Meet Rahim, the proud owner of Coffee Adda, a charming little café nestled in the heart of Gulshan, Dhaka. A year ago, he opened this café with passion, dreams, and a killer latte recipe. At first, things went great—lines out the door, social media buzz, and the hum of happy customers.

But recently, something changed.

Sales started to dip. Customers seemed fewer. The cozy café vibes were still there—but the revenue wasn’t.
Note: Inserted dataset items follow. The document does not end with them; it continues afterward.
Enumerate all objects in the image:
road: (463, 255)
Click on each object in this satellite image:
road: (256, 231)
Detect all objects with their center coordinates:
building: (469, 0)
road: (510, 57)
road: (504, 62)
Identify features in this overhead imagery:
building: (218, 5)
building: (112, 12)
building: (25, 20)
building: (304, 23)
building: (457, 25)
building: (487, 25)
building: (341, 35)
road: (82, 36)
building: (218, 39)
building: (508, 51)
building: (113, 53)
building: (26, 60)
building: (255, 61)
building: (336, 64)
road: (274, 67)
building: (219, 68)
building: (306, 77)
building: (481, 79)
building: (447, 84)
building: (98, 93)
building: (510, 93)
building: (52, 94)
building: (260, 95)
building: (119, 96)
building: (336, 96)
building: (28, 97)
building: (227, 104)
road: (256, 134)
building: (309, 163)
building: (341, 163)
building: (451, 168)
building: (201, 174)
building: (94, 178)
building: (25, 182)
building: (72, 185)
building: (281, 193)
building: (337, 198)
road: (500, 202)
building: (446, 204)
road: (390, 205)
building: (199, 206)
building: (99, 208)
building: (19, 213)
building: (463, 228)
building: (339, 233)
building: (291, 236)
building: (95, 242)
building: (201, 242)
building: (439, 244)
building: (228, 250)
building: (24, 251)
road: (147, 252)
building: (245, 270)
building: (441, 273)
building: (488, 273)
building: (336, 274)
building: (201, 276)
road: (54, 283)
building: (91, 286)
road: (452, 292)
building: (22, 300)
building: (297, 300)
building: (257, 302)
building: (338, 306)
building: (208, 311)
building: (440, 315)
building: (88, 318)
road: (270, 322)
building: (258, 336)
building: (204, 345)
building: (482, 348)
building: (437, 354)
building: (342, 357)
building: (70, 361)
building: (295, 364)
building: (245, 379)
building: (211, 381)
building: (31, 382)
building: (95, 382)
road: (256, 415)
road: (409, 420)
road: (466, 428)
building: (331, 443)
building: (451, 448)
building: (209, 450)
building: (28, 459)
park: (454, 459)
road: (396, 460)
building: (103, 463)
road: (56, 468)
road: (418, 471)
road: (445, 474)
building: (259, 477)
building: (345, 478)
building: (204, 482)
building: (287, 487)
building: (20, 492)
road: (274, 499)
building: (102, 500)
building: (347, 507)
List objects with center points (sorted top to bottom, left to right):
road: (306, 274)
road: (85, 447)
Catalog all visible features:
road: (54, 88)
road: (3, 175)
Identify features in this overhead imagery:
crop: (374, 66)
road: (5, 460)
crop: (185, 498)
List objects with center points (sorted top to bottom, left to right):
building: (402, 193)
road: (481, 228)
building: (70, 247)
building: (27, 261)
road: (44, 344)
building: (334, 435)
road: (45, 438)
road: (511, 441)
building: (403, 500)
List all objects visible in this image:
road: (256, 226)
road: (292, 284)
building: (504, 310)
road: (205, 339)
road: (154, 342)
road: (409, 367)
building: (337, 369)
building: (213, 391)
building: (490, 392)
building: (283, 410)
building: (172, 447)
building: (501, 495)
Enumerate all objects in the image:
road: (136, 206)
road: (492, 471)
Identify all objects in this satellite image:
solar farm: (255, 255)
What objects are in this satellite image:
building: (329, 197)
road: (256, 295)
Instead of panicking, Rahim did something many small business owners shy away from—he turned to data.

☕ When the Beans Don’t Lie: Starting with Descriptive Statistics

Armed with a notebook, spreadsheet, and a little curiosity, Rahim sat down to analyze his past month's sales. His mission? To understand what was really going on in his shop, beyond the guesswork.

He started by organizing the data by time of day:
Time Slot | Avg. Cups Sold
Morning (8–12) | 70
Afternoon (12–4) | 45
Evening (4–8) | 90

Rahim didn’t stop there. He broke down the sales even further:

Most popular coffee: Latte (40% of total sales)

Least popular: Espresso (just 10%)

Weekly sales trend: Sales spike by 60% on Fridays and Saturdays

Peak hour: Evening rush, especially 6 PM to 7:30 PM

This part of Rahim’s journey is all about descriptive statistics—the art of summarizing raw data in meaningful ways.

He now had answers to questions like:

When are customers most active?

What are they buying?

Are there weekly patterns?

Descriptive stats don’t predict the future. But they give you a crystal-clear snapshot of the present. And for Rahim, this was the beginning of a turnaround.